Il rigurgito di nazionalismi e imperialismi

La disinformazione è da sempre un'arma da guerra: serve a sostenere il morale delle proprie truppe (militari o civili) e a minare quello degli avversari (militari o civili). Guai a farsene condizionare, rinunciando a cercare di capire! Riceviamo anche noi gli stessi comunicati delle agenzie di stampa che ricevono tutti gli altri media, ed è impressionante come le notizie date dalla maggior parte delle TV e dei quotidiani italiani siano a senso unico, guidati da un manicheismo d'accatto che divide in buoni - noi e i nostri alleati, ovviamente - e cattivi - gli altri, a cominciare dai diabolici (etimologicamente, divisivi) russi.
Cercare di capire non significa essere equidistanti: tra aggressori e aggrediti stiamo istintivamente dalla parte di questi ultimi. Ma senza rinunciare allo sforzo di discernere da entrambe le parti torti e ragioni. Perché - diciamolo chiaramente - si stanno scontrando in Ucraina, e dunque in Europa, l'imperialismo di una superpotenza in declino e quel nazionalismo che fino a pochi mesi fa veniva condannato senza riserve dai sedicenti liberali e che ora è incoraggiato e sostenuto dall'imperialismo opposto, quello che da decenni scatena guerre dappertutto con la risibile scusa di esportare la democrazia anche in paesi che storicamente non l'hanno mai conosciuta (la Russia è uno di questi, essendo passata dagli zar alla dittatura sovietica e poi alla oligarchia).
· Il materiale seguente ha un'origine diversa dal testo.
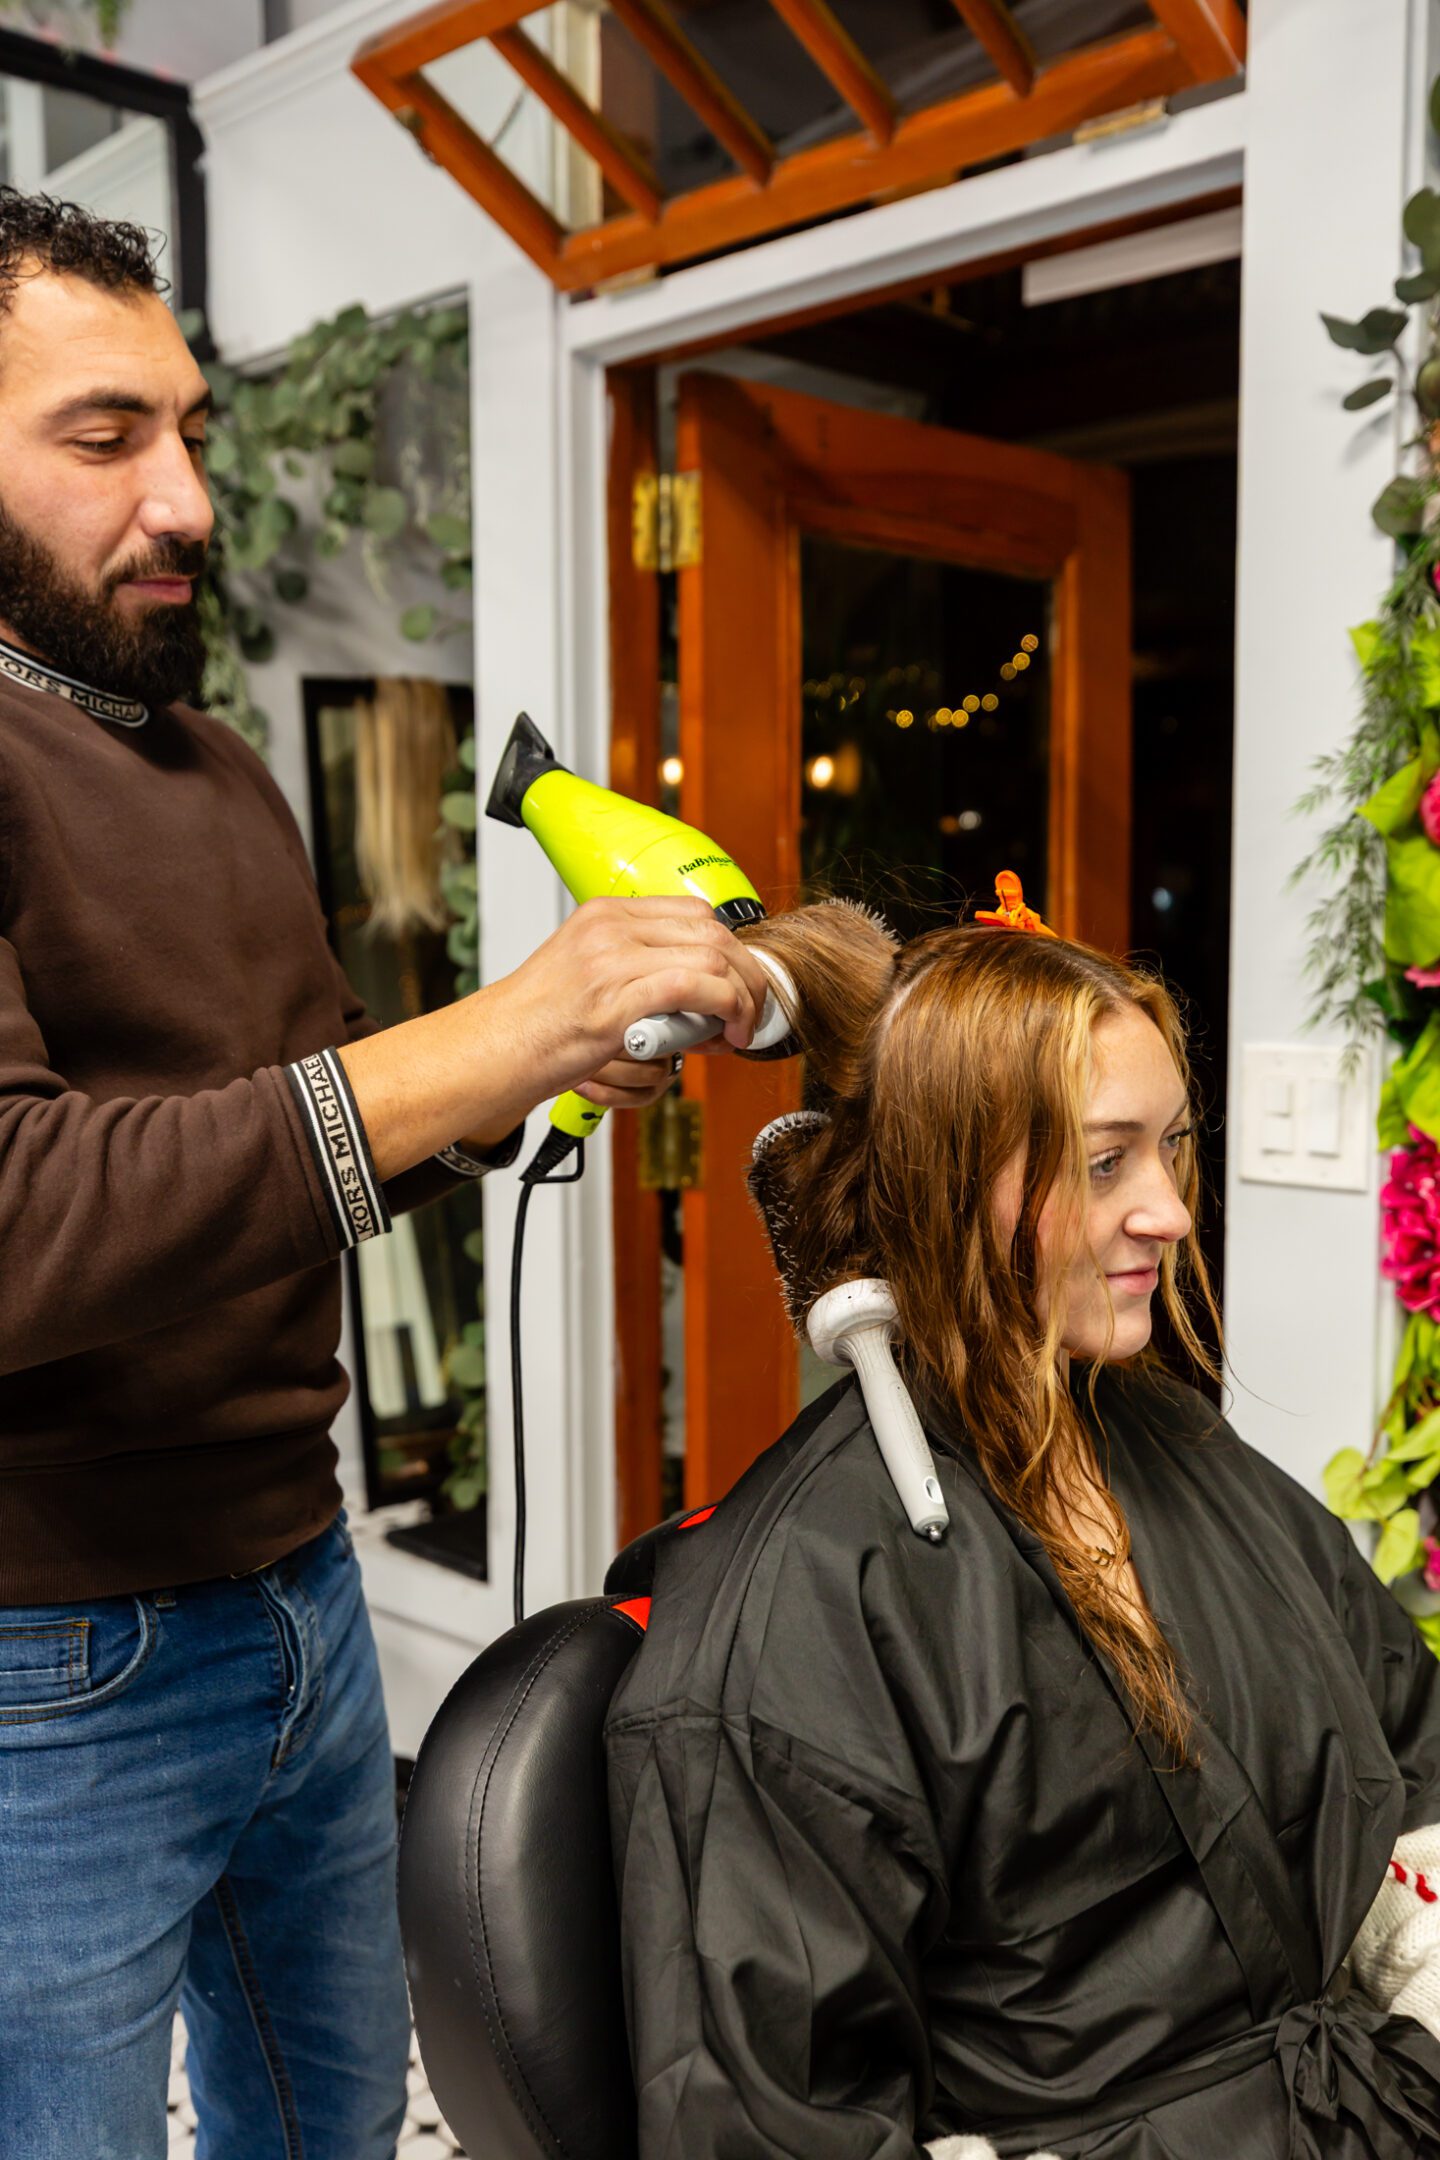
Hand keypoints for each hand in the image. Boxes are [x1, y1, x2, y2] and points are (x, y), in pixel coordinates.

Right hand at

Putin è figlio dell'imperialismo, e Zelensky (il leader ucraino arrivato al potere dopo una campagna populista come ne ha conosciuto anche l'Italia) è figlio del nazionalismo che fa rapidamente presa nei paesi dell'Europa centrale e che minaccia alla base la stessa esistenza della UE: come si voglia metterselo in casa resta incomprensibile.
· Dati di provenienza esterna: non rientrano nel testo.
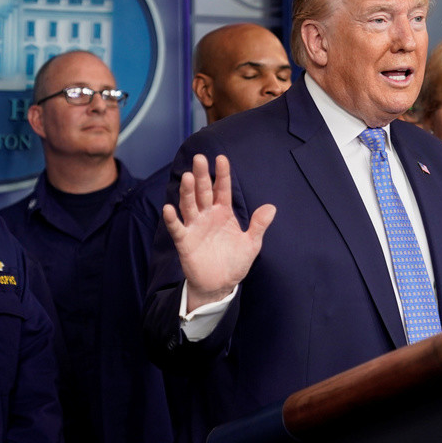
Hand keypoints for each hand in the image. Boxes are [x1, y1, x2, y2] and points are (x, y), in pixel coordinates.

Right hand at [163, 154, 275, 309]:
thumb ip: (258, 225)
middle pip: (203, 192)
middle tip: (200, 158)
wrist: (220, 284)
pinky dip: (172, 219)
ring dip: (187, 192)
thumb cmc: (235, 262)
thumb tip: (272, 207)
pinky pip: (177, 228)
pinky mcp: (185, 241)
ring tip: (188, 177)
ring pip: (189, 205)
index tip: (222, 158)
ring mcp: (195, 226)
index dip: (222, 175)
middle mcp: (207, 215)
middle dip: (202, 176)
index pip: (222, 189)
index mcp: (224, 213)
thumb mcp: (251, 244)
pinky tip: (169, 208)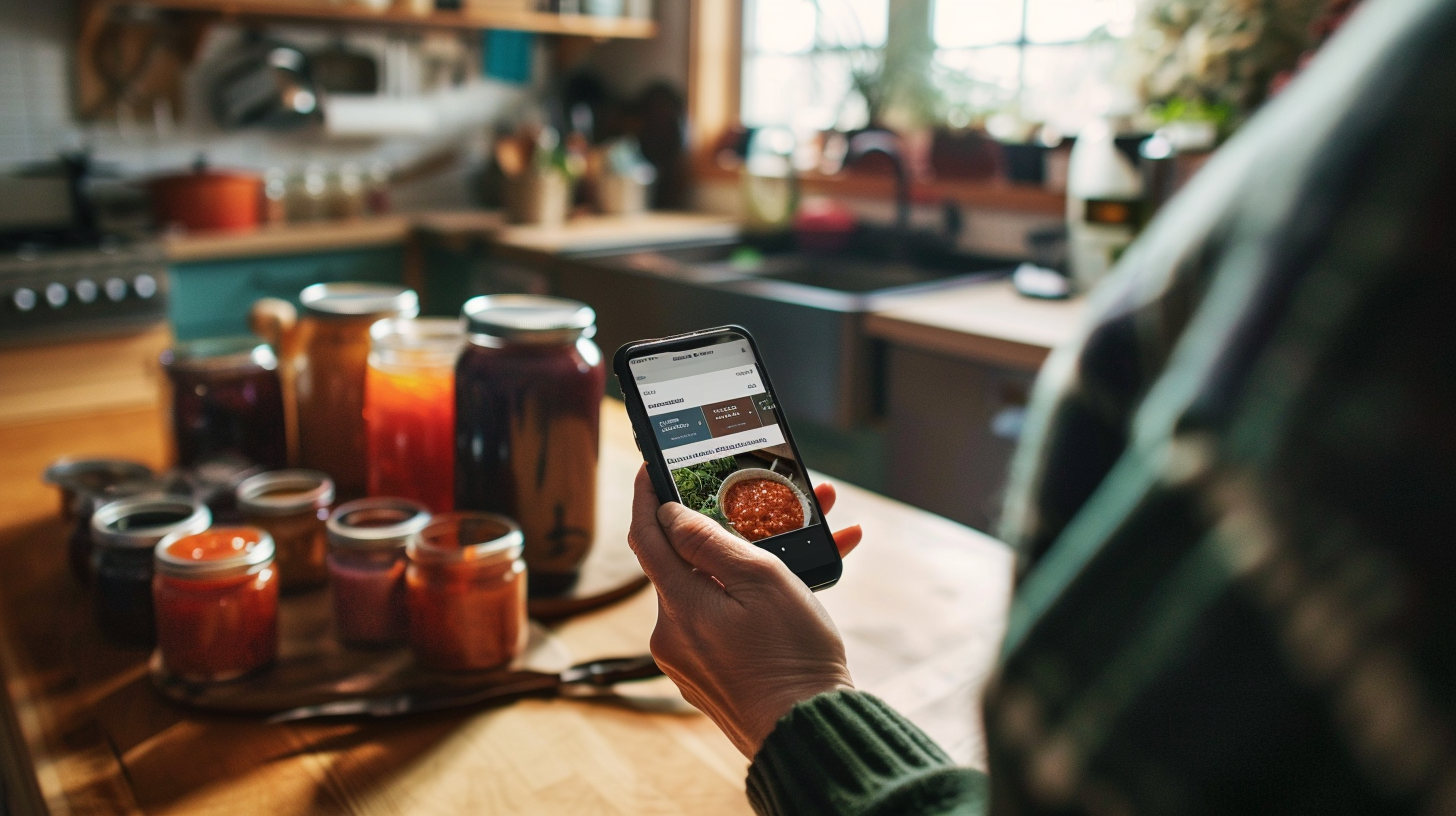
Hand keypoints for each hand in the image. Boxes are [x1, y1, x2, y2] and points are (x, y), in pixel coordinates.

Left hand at [626, 465, 863, 756]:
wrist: (810, 734)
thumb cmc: (792, 656)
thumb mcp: (761, 581)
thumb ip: (709, 542)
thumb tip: (668, 514)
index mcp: (680, 605)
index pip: (647, 534)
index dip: (647, 495)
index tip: (652, 465)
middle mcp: (674, 634)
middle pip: (689, 562)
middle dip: (730, 527)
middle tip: (767, 501)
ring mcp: (692, 659)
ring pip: (717, 591)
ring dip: (759, 563)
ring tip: (816, 538)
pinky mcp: (713, 677)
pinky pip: (728, 623)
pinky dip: (759, 600)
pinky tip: (806, 586)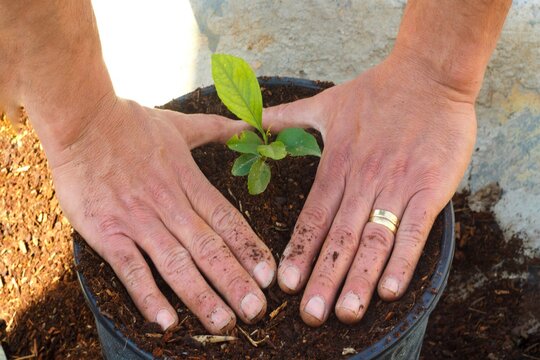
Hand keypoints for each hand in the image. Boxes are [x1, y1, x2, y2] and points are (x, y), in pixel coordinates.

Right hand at [50, 97, 275, 332]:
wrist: (81, 120)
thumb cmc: (131, 124)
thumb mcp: (181, 125)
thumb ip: (217, 130)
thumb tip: (248, 126)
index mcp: (188, 181)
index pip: (227, 219)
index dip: (249, 248)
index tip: (269, 275)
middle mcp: (169, 204)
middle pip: (208, 248)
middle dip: (234, 280)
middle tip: (257, 310)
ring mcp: (138, 220)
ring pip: (176, 263)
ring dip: (201, 295)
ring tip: (224, 322)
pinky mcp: (107, 231)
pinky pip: (131, 267)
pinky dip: (148, 294)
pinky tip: (166, 320)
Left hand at [264, 54, 476, 325]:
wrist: (427, 74)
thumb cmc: (375, 91)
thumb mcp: (323, 103)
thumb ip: (284, 118)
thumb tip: (245, 123)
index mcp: (336, 165)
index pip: (313, 217)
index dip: (299, 251)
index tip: (286, 285)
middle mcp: (363, 180)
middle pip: (339, 237)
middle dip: (324, 277)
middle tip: (310, 315)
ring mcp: (397, 185)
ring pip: (373, 239)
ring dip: (359, 278)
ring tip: (345, 312)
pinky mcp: (430, 187)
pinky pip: (414, 229)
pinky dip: (402, 259)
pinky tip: (390, 289)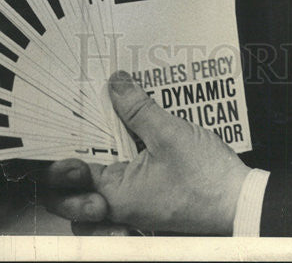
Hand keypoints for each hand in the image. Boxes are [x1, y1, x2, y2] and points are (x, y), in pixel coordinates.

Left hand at [45, 70, 250, 234]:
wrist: (239, 202)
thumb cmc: (206, 178)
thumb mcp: (169, 134)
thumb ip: (138, 108)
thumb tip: (115, 84)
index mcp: (116, 196)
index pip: (71, 179)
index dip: (56, 156)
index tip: (52, 132)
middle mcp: (120, 207)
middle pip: (74, 195)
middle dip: (64, 173)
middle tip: (66, 143)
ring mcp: (134, 208)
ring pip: (95, 194)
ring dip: (87, 175)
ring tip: (90, 148)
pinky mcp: (149, 201)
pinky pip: (120, 188)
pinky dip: (115, 169)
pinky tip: (124, 145)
Ora imperversa sui media, che sa utilizzare bene per il suo passato di attore; ma assumendo posizioni che rivelano scarsa attitudine politica. Così scrive Toni Capuozzo, apprezzato giornalista indipendente che da anni segue i conflitti per il mondo: «Non mi sorprende che [gli ucraini] resistano con un orgoglio quasi commovente a un'aggressione. Mi sorprende il loro leader, che riscuote tanta ammirazione per un comportamento che ci sembra senza pari, tra i politici nostri, e per la forza delle parole, delle espressioni, della barba trascurata e delle magliette da combattente. Un grande leader, per me, non è chi è pronto a morire. Un grande leader è quello che accompagna il suo popolo nella traversata del deserto, lo salva. Ecco, a me pare che Zelensky lo stia portando allo sbaraglio, sia pure in nome della dignità e della libertà e dell'autodifesa, tutte cause degnissime. E ancor più mi sorprende l'Occidente che lo spinge, lo arma, e in definitiva lo illude, perché non acconsente a dichiarare quella no fly zone che vorrebbe dire essere trascinati in guerra, come a Zelensky non dispiacerebbe». E aggiunge: «Si chiamano guerre per interposta persona, che altri combattono in nome tuo. Se va bene, abbiamo vinto. Se va male, che siano curdi o afghani, hanno perso loro».
Servirebbero una tregua e un negoziato veri, che salvino vite umane e seppelliscano la retorica dei valori declamati (libertà, democrazia, etc...) ma mai realizzati concretamente, magari in misura parziale e/o progressivamente.
Non lo farà certamente alcuna guerra, né lo faranno imperialismi o nazionalismi innestati nella cultura di odii etnici, di presunte superiorità morali, di differenze di razza o religione (che poi, a scannarsi, attualmente, sono cristiani dello stesso ceppo, ai quali non dovrebbe essere ignoto l'invito costitutivo, addirittura, di amare i propri nemici), di civiltà insomma.
Imperialismi e nazionalismi da mettere al bando, una volta per tutte.